● **TASK DETAILS**:
Repeat all the data exactly, and where a record holds a picture, leave that picture out.

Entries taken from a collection

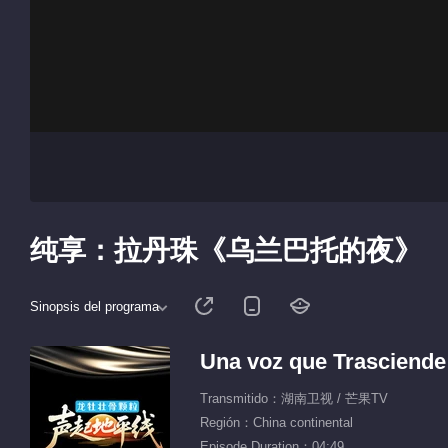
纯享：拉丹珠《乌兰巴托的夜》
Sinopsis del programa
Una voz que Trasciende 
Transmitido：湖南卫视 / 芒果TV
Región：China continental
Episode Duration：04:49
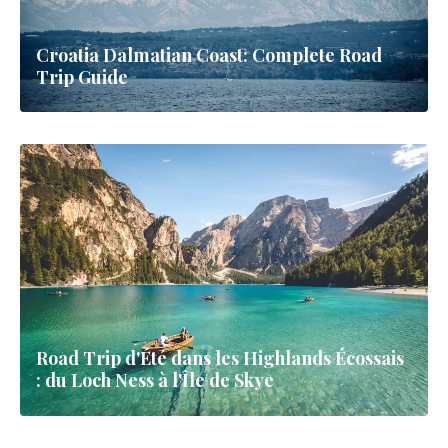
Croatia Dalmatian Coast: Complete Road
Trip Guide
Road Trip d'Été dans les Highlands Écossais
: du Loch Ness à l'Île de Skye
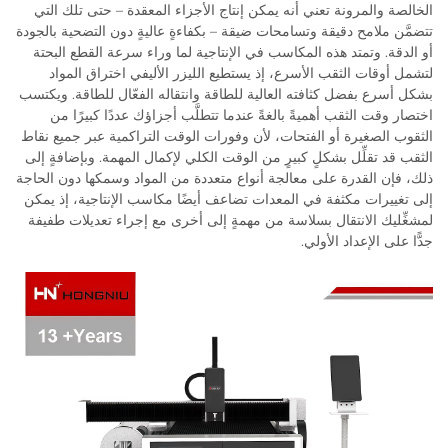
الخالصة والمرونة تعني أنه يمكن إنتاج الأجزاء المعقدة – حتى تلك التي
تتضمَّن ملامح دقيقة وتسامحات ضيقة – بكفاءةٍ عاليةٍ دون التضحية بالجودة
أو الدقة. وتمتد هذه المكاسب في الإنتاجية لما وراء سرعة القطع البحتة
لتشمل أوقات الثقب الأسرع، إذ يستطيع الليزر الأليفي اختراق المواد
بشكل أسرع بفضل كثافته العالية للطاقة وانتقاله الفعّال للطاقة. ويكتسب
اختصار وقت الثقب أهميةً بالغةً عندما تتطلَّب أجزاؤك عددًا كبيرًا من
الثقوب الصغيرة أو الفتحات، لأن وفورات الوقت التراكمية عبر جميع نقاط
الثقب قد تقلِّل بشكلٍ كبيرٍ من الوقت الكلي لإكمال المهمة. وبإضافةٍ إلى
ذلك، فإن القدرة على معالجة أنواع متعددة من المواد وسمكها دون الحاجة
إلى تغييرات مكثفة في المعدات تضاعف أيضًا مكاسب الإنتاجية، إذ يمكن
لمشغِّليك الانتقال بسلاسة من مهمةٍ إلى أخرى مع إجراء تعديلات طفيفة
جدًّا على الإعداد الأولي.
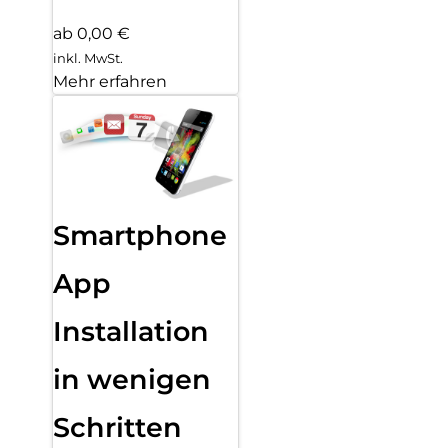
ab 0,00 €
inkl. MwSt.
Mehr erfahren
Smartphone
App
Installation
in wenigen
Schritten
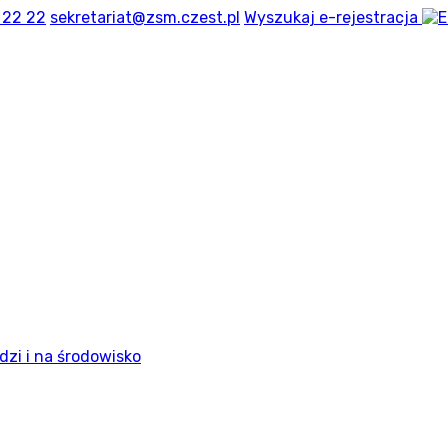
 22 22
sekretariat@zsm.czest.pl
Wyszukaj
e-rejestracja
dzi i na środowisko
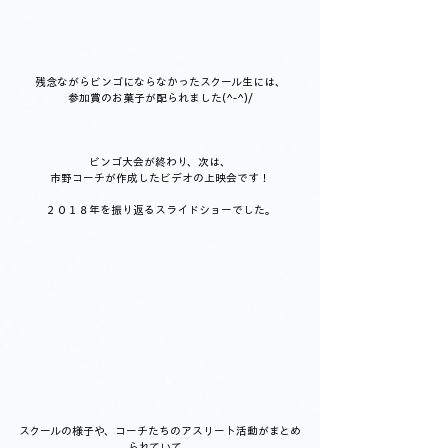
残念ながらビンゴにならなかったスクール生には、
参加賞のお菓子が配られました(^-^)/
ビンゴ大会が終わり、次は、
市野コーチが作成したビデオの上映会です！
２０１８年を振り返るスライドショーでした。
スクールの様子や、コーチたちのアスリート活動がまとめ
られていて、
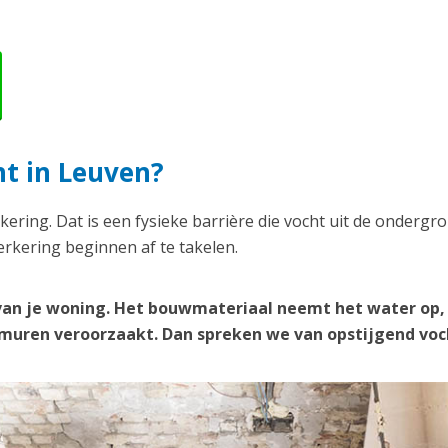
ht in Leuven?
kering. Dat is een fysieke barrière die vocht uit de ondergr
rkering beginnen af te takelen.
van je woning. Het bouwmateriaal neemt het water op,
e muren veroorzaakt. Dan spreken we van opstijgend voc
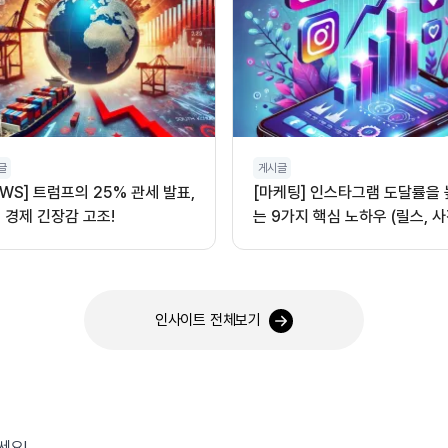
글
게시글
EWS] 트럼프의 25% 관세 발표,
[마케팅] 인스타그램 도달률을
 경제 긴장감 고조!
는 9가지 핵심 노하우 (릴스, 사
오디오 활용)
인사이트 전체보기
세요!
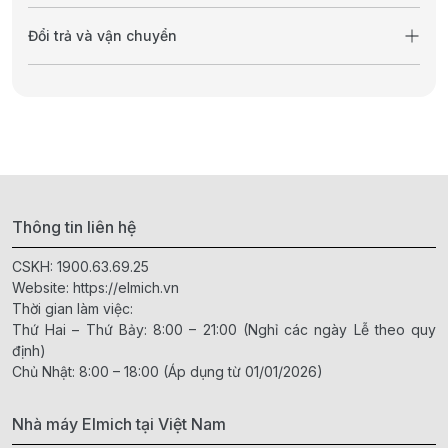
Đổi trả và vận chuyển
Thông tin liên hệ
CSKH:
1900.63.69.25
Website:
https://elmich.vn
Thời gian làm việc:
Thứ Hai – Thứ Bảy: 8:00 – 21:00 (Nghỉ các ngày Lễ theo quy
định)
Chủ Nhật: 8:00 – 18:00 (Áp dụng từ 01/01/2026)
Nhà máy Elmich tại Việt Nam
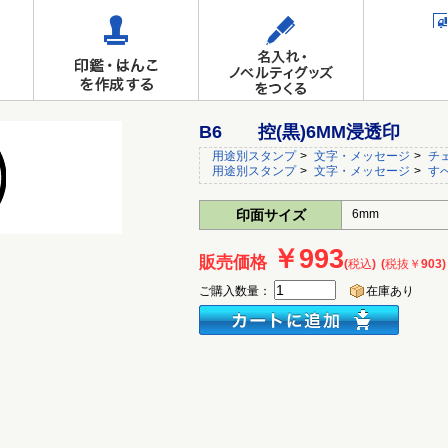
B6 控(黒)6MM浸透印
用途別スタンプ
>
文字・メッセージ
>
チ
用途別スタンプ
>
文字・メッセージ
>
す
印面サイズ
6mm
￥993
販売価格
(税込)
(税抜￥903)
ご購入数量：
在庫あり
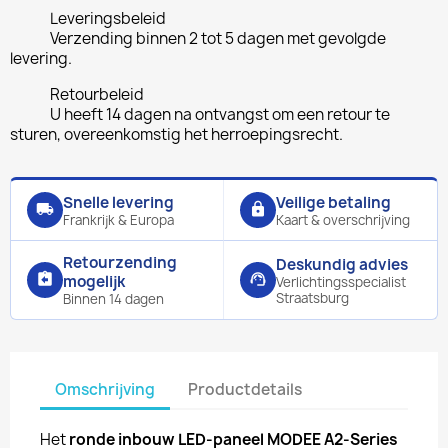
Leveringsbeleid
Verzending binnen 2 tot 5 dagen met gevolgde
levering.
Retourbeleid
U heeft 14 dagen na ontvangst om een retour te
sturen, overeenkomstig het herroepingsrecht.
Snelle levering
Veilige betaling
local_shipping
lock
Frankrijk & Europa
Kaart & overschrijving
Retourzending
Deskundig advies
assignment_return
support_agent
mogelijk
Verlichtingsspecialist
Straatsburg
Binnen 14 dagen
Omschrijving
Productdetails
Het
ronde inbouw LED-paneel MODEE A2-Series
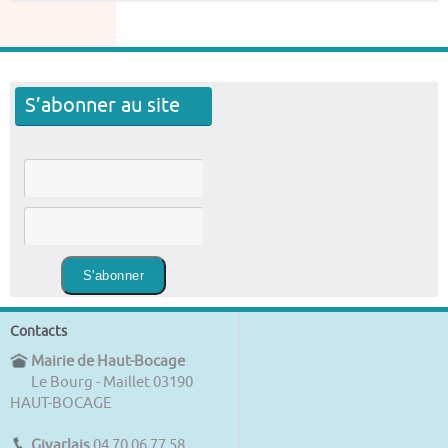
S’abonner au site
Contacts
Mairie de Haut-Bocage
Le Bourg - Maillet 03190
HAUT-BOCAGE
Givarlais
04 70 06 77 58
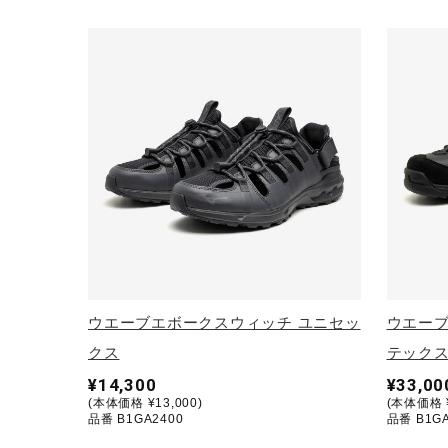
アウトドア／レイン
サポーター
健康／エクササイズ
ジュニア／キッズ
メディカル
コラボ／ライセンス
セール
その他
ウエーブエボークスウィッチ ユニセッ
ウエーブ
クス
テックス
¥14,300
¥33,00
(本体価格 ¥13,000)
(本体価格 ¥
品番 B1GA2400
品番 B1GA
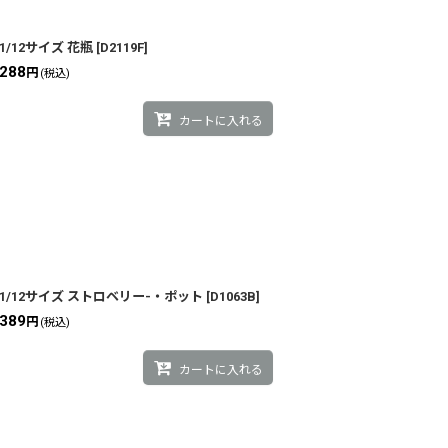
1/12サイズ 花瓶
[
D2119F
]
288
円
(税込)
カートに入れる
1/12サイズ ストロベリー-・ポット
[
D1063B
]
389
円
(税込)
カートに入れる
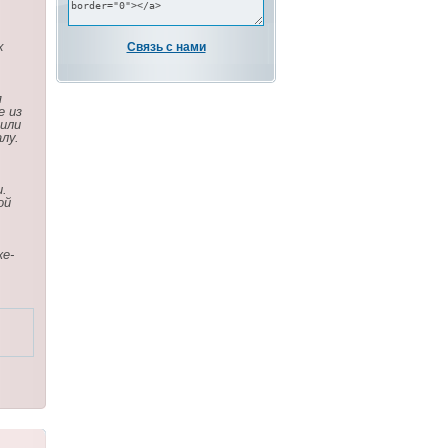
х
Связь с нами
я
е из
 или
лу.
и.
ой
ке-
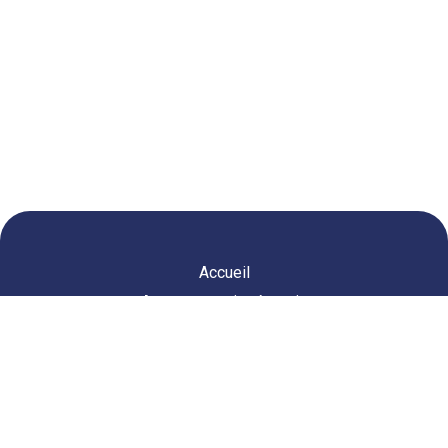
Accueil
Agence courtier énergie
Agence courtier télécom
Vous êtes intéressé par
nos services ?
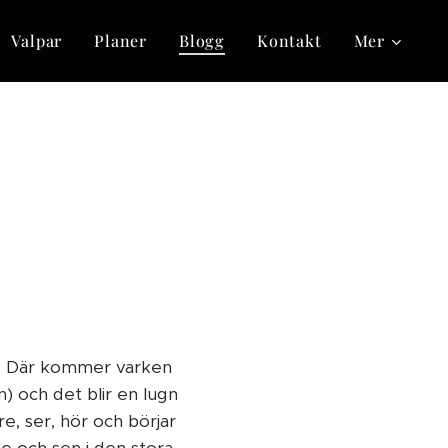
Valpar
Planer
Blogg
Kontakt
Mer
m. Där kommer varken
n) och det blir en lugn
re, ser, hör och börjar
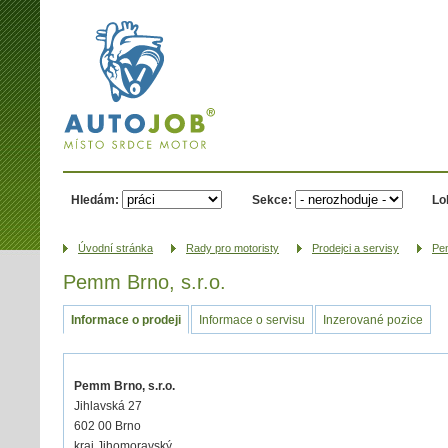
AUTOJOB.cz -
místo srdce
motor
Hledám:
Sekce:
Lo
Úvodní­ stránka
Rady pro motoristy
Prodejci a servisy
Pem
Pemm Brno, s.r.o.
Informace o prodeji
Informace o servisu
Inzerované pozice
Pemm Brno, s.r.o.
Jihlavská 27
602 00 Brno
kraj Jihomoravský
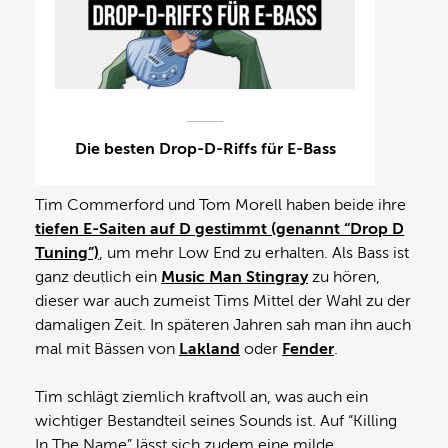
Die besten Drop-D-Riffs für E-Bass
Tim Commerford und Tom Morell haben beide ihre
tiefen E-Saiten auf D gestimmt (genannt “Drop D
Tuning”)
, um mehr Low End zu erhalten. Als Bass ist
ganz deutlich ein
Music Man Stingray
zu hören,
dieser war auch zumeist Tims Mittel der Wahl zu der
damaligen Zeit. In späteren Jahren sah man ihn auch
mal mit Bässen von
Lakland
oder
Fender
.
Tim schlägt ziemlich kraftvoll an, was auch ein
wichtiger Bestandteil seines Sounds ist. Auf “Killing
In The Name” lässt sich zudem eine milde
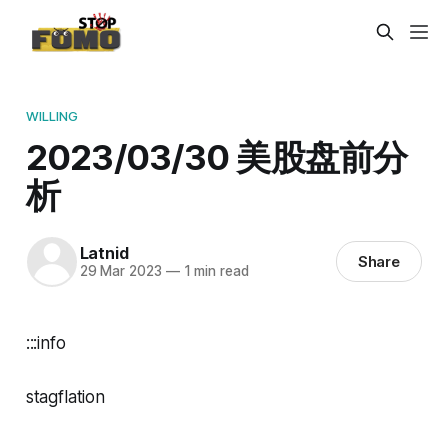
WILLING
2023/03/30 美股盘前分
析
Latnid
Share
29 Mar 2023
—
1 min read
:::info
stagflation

● **EXERCISE RESULT**:
纯享：拉丹珠《乌兰巴托的夜》
Sinopsis del programa
Una voz que Trasciende 
Transmitido：湖南卫视 / 芒果TV
Región：China continental
Episode Duration：04:49
Croatia Dalmatian Coast: Complete Road
Trip Guide
Road Trip d'Été dans les Highlands Écossais
: du Loch Ness à l'Île de Skye
الخالصة والمرونة تعني أنه يمكن إنتاج الأجزاء المعقدة – حتى تلك التي
تتضمَّن ملامح دقيقة وتسامحات ضيقة – بكفاءةٍ عاليةٍ دون التضحية بالجودة
أو الدقة. وتمتد هذه المكاسب في الإنتاجية لما وراء سرعة القطع البحتة
لتشمل أوقات الثقب الأسرع، إذ يستطيع الليزر الأليفي اختراق المواد
بشكل أسرع بفضل كثافته العالية للطاقة وانتقاله الفعّال للطاقة. ويكتسب
اختصار وقت الثقب أهميةً بالغةً عندما تتطلَّب أجزاؤك عددًا كبيرًا من
الثقوب الصغيرة أو الفتحات، لأن وفورات الوقت التراكمية عبر جميع نقاط
الثقب قد تقلِّل بشكلٍ كبيرٍ من الوقت الكلي لإكمال المهمة. وبإضافةٍ إلى
ذلك، فإن القدرة على معالجة أنواع متعددة من المواد وسمكها دون الحاجة
إلى تغييرات مكثفة في المعدات تضاعف أيضًا مكاسب الإنتاجية، إذ يمكن
لمشغِّليك الانتقال بسلاسة من مهمةٍ إلى أخرى مع إجراء تعديلات طفيفة
جدًّا على الإعداد الأولي.
ab 0,00 €
inkl. MwSt.
Mehr erfahren
Smartphone
App
Installation
in wenigen
Schritten
 22 22
sekretariat@zsm.czest.pl
Wyszukaj
e-rejestracja
dzi i na środowisko
残念ながらビンゴにならなかったスクール生には、
参加賞のお菓子が配られました(^-^)/
ビンゴ大会が終わり、次は、
市野コーチが作成したビデオの上映会です！
２０１８年を振り返るスライドショーでした。
スクールの様子や、コーチたちのアスリート活動がまとめ
られていて、
ht in Leuven?
kering. Dat is een fysieke barrière die vocht uit de ondergr
rkering beginnen af te takelen.
van je woning. Het bouwmateriaal neemt het water op,
e muren veroorzaakt. Dan spreken we van opstijgend voc
글
게시글
EWS] 트럼프의 25% 관세 발표,
[마케팅] 인스타그램 도달률을
 경제 긴장감 고조!
는 9가지 핵심 노하우 (릴스, 사
오디오 활용)
인사이트 전체보기
세요!
Đổi trả và vận chuyển
Thông tin liên hệ
CSKH:
1900.63.69.25
Website:
https://elmich.vn
Thời gian làm việc:
Thứ Hai – Thứ Bảy: 8:00 – 21:00 (Nghỉ các ngày Lễ theo quy
định)
Chủ Nhật: 8:00 – 18:00 (Áp dụng từ 01/01/2026)
Nhà máy Elmich tại Việt Nam
B6 控(黒)6MM浸透印
用途別スタンプ
>
文字・メッセージ
>
チ
用途別スタンプ
>
文字・メッセージ
>
す
印面サイズ
6mm
￥993
販売価格
(税込)
(税抜￥903)
ご購入数量：
在庫あり
Leveringsbeleid
Verzending binnen 2 tot 5 dagen met gevolgde
levering.
Retourbeleid
U heeft 14 dagen na ontvangst om een retour te
sturen, overeenkomstig het herroepingsrecht.
Snelle levering
Veilige betaling
local_shipping
lock
Frankrijk & Europa
Kaart & overschrijving
Retourzending
Deskundig advies
assignment_return
support_agent
mogelijk
Verlichtingsspecialist
Straatsburg
Binnen 14 dagen
Omschrijving
Productdetails
Het
ronde inbouw LED-paneel MODEE A2-Series
S’abonner au site
Contacts
Mairie de Haut-Bocage
Le Bourg - Maillet 03190
HAUT-BOCAGE
Givarlais
04 70 06 77 58
アウトドア／レイン
サポーター
健康／エクササイズ
ジュニア／キッズ
メディカル
コラボ／ライセンス
セール
その他
ウエーブエボークスウィッチ ユニセッ
ウエーブ
クス
テックス
¥14,300
¥33,00
(本体価格 ¥13,000)
(本体価格 ¥
品番 B1GA2400
品番 B1GA
1/12サイズ 花瓶
[
D2119F
]
288
円
(税込)
カートに入れる
1/12サイズ ストロベリー-・ポット
[
D1063B
]
389
円
(税込)
カートに入れる
х
Связь с нами
я
е из
 или
лу.
и.
ой
ке-
Accueil
Agence courtier énergie
Agence courtier télécom
Vous êtes intéressé par
nos services ?
Valpar
Planer
Blogg
Kontakt
Mer
m. Där kommer varken
n) och det blir en lugn
re, ser, hör och börjar
AUTOJOB.cz -
místo srdce
motor
Hledám:
Sekce:
Lo
Úvodní­ stránka
Rady pro motoristy
Prodejci a servisy
Pem
Pemm Brno, s.r.o.
Informace o prodeji
Informace o servisu
Inzerované pozice
Pemm Brno, s.r.o.
Jihlavská 27
602 00 Brno
kraj Jihomoravský
Die besten Drop-D-Riffs für E-Bass
Tim Commerford und Tom Morell haben beide ihre
tiefen E-Saiten auf D gestimmt (genannt “Drop D
Tuning”)
, um mehr Low End zu erhalten. Als Bass ist
ganz deutlich ein
Music Man Stingray
zu hören,
dieser war auch zumeist Tims Mittel der Wahl zu der
damaligen Zeit. In späteren Jahren sah man ihn auch
mal mit Bässen von
Lakland
oder
Fender
.
Tim schlägt ziemlich kraftvoll an, was auch ein
wichtiger Bestandteil seines Sounds ist. Auf “Killing
In The Name” lässt sich zudem eine milde
WILLING
2023/03/30 美股盘前分
析
Latnid
Share
29 Mar 2023
—
1 min read
:::info
stagflation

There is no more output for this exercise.